Pour l’heure, l’équipe de direction et l’administration ont investi de nouveaux locaux temporaires à deux pas de la gare Lille-Flandres et l’orchestre une salle de répétition flambant neuf aménagée dare-dare dans un ancien garage de la Métropole Européenne de Lille.

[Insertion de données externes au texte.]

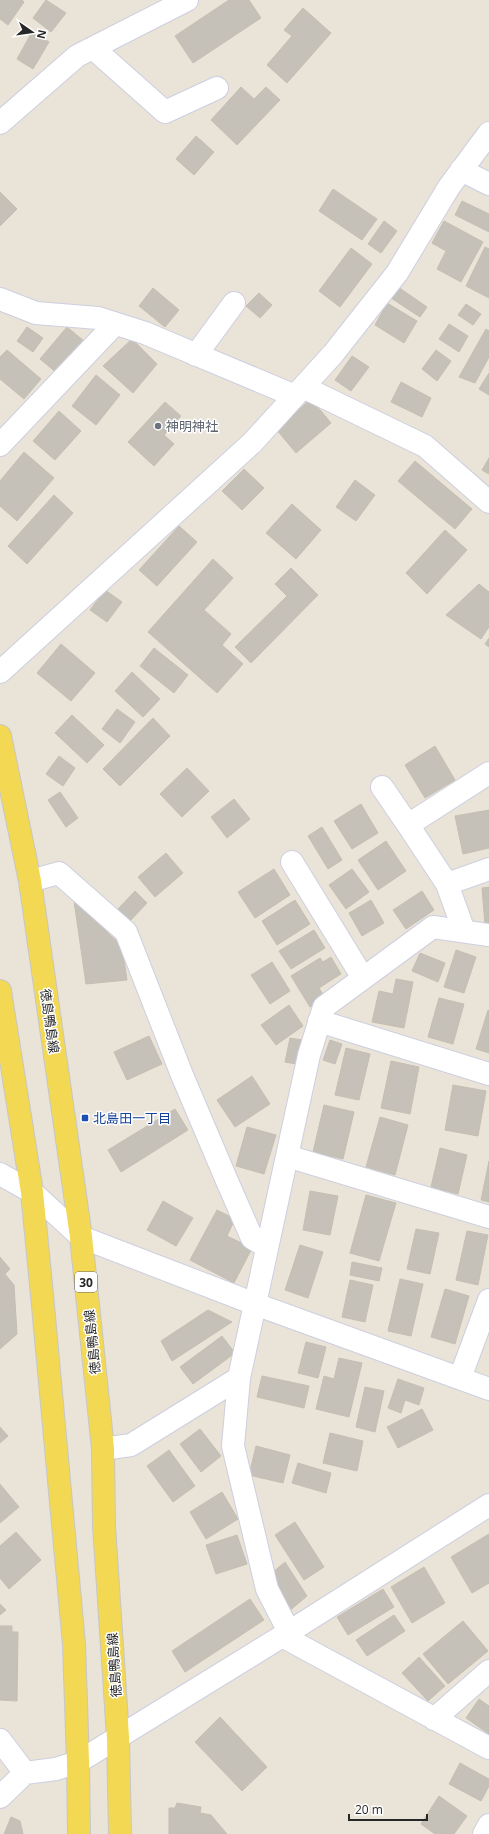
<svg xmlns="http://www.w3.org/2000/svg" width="489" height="1834" font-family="'Open Sans','Noto Sans JP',sans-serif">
	<rect width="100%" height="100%" fill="#eae3d7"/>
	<!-- building -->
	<path fill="#c5c0b8" stroke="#c5bfb2" d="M0,0H22L24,2L8,25L0,19Z
		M46,0L66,13L51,32L33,18Z
		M229,0H249L261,18L193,63L175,36Z
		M303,8L331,33L287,83L267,65L292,36L284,30Z
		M32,32L49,42L33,69L17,59Z
		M241,87L254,99L266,87L280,100L237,145L211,120Z
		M196,136L214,152L194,175L176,159Z
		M333,189L377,219L362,240L319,211Z
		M0,192L17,209L0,226Z
		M462,201L489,214V232L455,215Z
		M384,221L397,231L381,253L368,244Z
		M444,221L483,242L461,282L437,269L446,251L432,243Z
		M485,247L489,249V298L466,286Z
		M351,248L372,264L340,307L319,291Z
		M398,287L427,307L420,317L391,298Z
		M153,288L179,310L165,327L139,306Z
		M259,293L272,305L260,318L246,306Z
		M387,303L417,321L404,343L375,325Z
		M466,304L481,314L473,325L458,315Z
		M449,324L468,336L459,352L439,339Z
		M27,327L43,338L33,352L17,341Z
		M67,327L84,341L57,373L40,359Z
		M486,329L489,331V357L475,383L459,377Z
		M132,339L157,364L133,393L103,366Z
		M7,350L41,379L24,399L0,379V357Z
		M436,350L451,361L437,381L422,369Z
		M352,356L369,367L351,391L335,380Z
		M489,373V395L479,389Z
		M96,375L120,395L96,425L72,406Z
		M401,382L431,398L422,417L391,402Z
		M311,399L331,423L296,453L276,429Z
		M165,402L181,416L164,435L174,444L154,466L128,442Z
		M59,411L81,431L55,460L33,441Z
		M24,452L54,478L17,521L0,506V481Z
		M489,458V474L482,470Z
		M415,461L472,509L455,529L398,481Z
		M244,469L264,488L242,510L222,491Z
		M355,480L375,495L356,521L336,507Z
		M54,495L73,513L27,564L8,546Z
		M292,504L321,530L296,559L266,533Z
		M179,526L197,542L157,586L139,570Z
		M445,530L467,550L427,594L406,573Z
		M213,559L233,578L204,610L231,634L222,645L243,664L217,693L148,632Z
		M291,568L318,595L251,663L235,647L287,596L275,584Z
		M479,584L489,592V627L481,639L446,615Z
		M105,590L122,602L107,622L90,610Z
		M489,638V647L485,644Z
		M61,644L95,673L71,701L37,673Z
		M154,648L188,675L174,693L140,666Z
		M132,672L160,699L143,717L115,691Z
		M117,709L135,722L120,743L102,729Z
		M72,715L104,745L87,763L55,733Z
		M153,718L170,736L120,786L103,769Z
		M435,746L455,780L425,798L405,765Z
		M59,756L75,768L63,786L46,774Z
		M187,768L209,791L182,817L160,794Z
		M60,792L78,818L66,827L48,800Z
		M234,799L250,819L227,838L211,817Z
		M361,804L378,833L352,849L334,821Z
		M489,810V848L463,854L455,816Z
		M322,827L342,860L328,869L308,836Z
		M386,841L406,871L378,890L358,860Z
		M166,853L183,873L155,897L138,877Z
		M274,869L290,895L255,918L238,892Z
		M352,869L369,892L346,909L329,885Z
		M489,887V925H485L482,888Z
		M135,891L147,903L129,922L117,910Z
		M422,891L434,910L406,929L393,910Z
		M295,900L310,924L277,945L262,921Z
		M371,900L384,923L362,936L349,913Z
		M74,901L122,946L127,980L86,984Z
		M314,930L325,948L291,969L279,951Z
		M456,950L476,957L464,993L444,987Z
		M420,953L445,963L438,982L412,971Z
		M331,957L341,974L319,988L325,998L310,1007L291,976L320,958L323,962Z
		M272,962L290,991L270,1004L251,975Z
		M396,979L413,982L404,1028L372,1022L379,991L393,994Z
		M439,998L464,1004L453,1044L428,1037Z
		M289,1005L303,1026L276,1045L261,1025Z
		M488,1010L489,1011V1053L476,1049Z
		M149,1036L162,1064L127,1080L114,1052Z
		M290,1038L302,1040L296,1064L285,1062Z
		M330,1040L342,1044L335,1064L323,1060Z
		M346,1048L370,1054L359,1100L335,1095Z
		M391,1061L419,1067L410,1114L381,1108Z
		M252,1076L270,1104L235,1127L217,1100Z
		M453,1085L486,1091L478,1136L445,1130Z
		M324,1105L354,1112L343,1159L313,1152Z
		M175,1109L188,1130L121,1172L108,1150Z
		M380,1117L408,1125L395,1175L366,1167Z
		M247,1127L276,1135L264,1174L236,1166Z
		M440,1148L467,1155L458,1194L431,1187Z
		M489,1161V1202L481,1200Z
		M310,1191L338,1196L330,1235L303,1230Z
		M366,1195L396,1203L379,1261L350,1253Z
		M163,1201L193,1218L176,1246L147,1230Z
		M217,1210L235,1219L227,1236L252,1248L234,1283L190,1260Z
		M416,1229L439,1233L430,1274L407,1269Z
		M467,1231L488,1235L478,1285L456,1280Z
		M300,1245L323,1252L308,1298L285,1290Z
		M0,1257L10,1269L5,1274L14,1285L17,1334L0,1349Z
		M352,1262L382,1268L379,1281L350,1275Z
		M400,1279L423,1284L411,1336L388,1331Z
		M350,1280L373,1285L365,1322L342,1317Z
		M445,1289L469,1296L455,1344L431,1337Z
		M208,1310L232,1322L172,1361L161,1341Z
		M222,1336L235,1353L193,1384L180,1367Z
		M306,1342L326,1347L318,1378L298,1373Z
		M339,1358L362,1363L349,1417L316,1409L324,1376L334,1379Z
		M262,1376L309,1386L304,1408L257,1397Z
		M398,1379L424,1388L419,1405L405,1400L401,1413L388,1408Z
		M365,1387L384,1391L375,1432L356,1427Z
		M422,1409L433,1430L398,1448L387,1427Z
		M0,1427L8,1436L0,1443Z
		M200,1429L221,1456L201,1472L180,1444Z
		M330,1433L363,1441L357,1471L323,1463Z
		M256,1446L290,1455L283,1483L249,1475Z
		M169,1450L195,1486L173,1502L147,1466Z
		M298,1463L331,1473L326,1493L292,1483Z
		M0,1484L19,1507L0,1523Z
		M222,1492L238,1519L206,1539L190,1512Z
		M295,1522L324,1567L304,1580L275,1535Z
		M16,1532L41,1560L9,1589L0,1578V1546Z
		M489,1534V1583L472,1593L451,1557Z
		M237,1535L247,1564L216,1574L206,1545Z
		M285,1562L307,1596L288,1612L272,1573Z
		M424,1567L445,1603L412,1623L391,1587Z
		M383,1589L394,1607L348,1635L337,1617Z
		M250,1599L264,1620L185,1672L172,1651Z
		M0,1604L6,1610L0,1615Z
		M394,1615L405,1631L367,1656L356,1640Z
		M463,1621L488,1651L448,1684L423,1654Z
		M0,1626H12V1632H18L17,1701L0,1700Z
		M419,1657L445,1686L428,1701L402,1673Z
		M479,1699L489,1706V1734L466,1718Z
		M220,1717L267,1767L242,1791L195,1742Z
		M460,1763L489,1779V1786L481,1801L449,1784Z
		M439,1796L467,1816L454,1834H435L421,1824Z
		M177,1803L201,1807L200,1813L211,1815L227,1834H169V1808H175Z
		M11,1817L20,1821L23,1834H4Z"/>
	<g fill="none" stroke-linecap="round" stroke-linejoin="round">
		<!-- minor casing -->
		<g stroke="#cdcfe1" stroke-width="24">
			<path id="minor" d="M93,48L165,112L217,88
				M0,123L77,56L187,0
				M461,170L489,184
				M0,299L36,313L98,318L145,333L295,396
				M196,355L234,303
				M303,387L425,446L489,502
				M0,445L115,324
				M0,672L252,443L333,354L397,273L449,187L489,133
				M489,773L408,825L447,884L489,869
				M382,787L408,825
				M292,862L363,978
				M30,881L59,873L126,932L182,1075L227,1181L252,1238L267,1247
				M447,884L464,931
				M319,1021L489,1074
				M287,1156L309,1055L324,1007L433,927L489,935
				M0,1174L32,1192L81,1237L255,1304L489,1389
				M460,1378L489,1300
				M103,1449L131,1445L239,1378
				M289,1632L267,1589L233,1446L239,1378L287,1156L489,1217
				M282,1636L489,1748
				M434,1719L489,1671
				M0,1740L25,1773
				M0,1797L25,1773L56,1769L78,1762L289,1632L489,1505
				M484,1834L489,1825"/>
		</g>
		<!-- major casing -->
		<g stroke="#c7c7c7" stroke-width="24">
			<path id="major" d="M0,736L30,881L81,1237L103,1449L104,1526L118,1737L120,1834
				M0,991L32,1192L42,1295L74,1644L78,1762L79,1834"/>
		</g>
		<!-- minor -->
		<use href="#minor" stroke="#fff" stroke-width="22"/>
		<!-- major -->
		<use href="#major" stroke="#f3d854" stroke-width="22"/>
	</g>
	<!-- markers -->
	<circle fill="#6b7280" stroke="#fff" stroke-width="1.5" cx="158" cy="426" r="4"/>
	<rect fill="#1a4fb4" stroke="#fff" stroke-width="1.5" x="81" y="1114" width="8" height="8" rx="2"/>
	<g text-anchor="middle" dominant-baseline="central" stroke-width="3" stroke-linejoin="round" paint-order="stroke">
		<!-- shield labels -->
		<rect fill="#fff" stroke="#686868" stroke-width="1" x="75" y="1272" width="22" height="20" rx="3"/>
		<g font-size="12" font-weight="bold" fill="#272727">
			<text x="86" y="1282">30</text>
		</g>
		<!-- worship labels -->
		<g font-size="13" fill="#5b616d" stroke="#fff" text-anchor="start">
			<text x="166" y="426">神明神社</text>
		</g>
		<!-- street labels -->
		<g font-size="13" fill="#272727" stroke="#fff">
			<text transform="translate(50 1021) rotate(82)">徳島鴨島線</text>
			<text transform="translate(92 1342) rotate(-96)">徳島鴨島線</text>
			<text transform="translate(114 1665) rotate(-94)">徳島鴨島線</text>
		</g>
		<!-- transit labels -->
		<g font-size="13" fill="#164399" stroke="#fff" text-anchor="start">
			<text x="93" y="1118">北島田一丁目</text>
		</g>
	</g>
	<!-- north arrow -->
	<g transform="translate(32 32) rotate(103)" stroke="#ffffff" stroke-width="3" paint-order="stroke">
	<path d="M0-3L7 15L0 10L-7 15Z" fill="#272727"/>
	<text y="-6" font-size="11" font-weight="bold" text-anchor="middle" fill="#272727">N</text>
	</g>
	<!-- scale -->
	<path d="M349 1814v6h78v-6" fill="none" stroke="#272727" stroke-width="2"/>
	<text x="355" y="1814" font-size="12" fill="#272727" stroke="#ffffff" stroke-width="3" paint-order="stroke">20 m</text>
</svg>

Le nomadisme n’est certes pas pour faire peur à cet orchestre, habitué dès sa création, sous l’impulsion de son chef fondateur, à se produire dans les villes et villages du Nord et du Pas-de-Calais puis de toute la région Hauts de France 

Porter la musique partout, du local au national et à l’international, une mission qu’entend bien poursuivre à sa manière Joshua Weilerstein.

Fort de la confiance des instrumentistes et de l’adhésion du public, le jeune chef entame, avec d’audacieux projets, sa seconde saison à la direction musicale d’un ensemble orchestral rajeuni, riche aujourd’hui d’une centaine de musiciens de haut niveau.

La présente saison  « Hors les murs » verra la participation d’une pléiade de solistes de renom : Renaud Capuçon Nicolas Altstaedt, Denis Kozhukhin, Bertrand Chamayou, Nikolaï Luganski, Victor Julien Laferrière mais aussi de  chefs d’orchestre invités : Anna Sulkowska-Migon,  Alpesh Chauhan, Julien Szulman, Samy Rachid qui, avec bien d’autres encore, exploreront un vaste répertoire de Tchaïkovski à Ellington et Ravel en passant par Beethoven, Mozart, Franck, Chostakovitch, Bernstein ainsi que des œuvres de compositeurs contemporains tels que John Williams ou  Noah Bendix-Balgley…

Le pianiste Bertrand Chamayou ouvrira la saison le 2 octobre avec le Concerto pour la main gauche de Ravel (théâtre du Casino Barrière) et le compositeur Français dont on fête le cent-cinquantenaire sera de nouveau à l’honneur le 14 octobre avec son Concerto pour piano et orchestre dit en sol majeur interprété par NikolaÏ  Lugansky  (théâtre Sébastopol).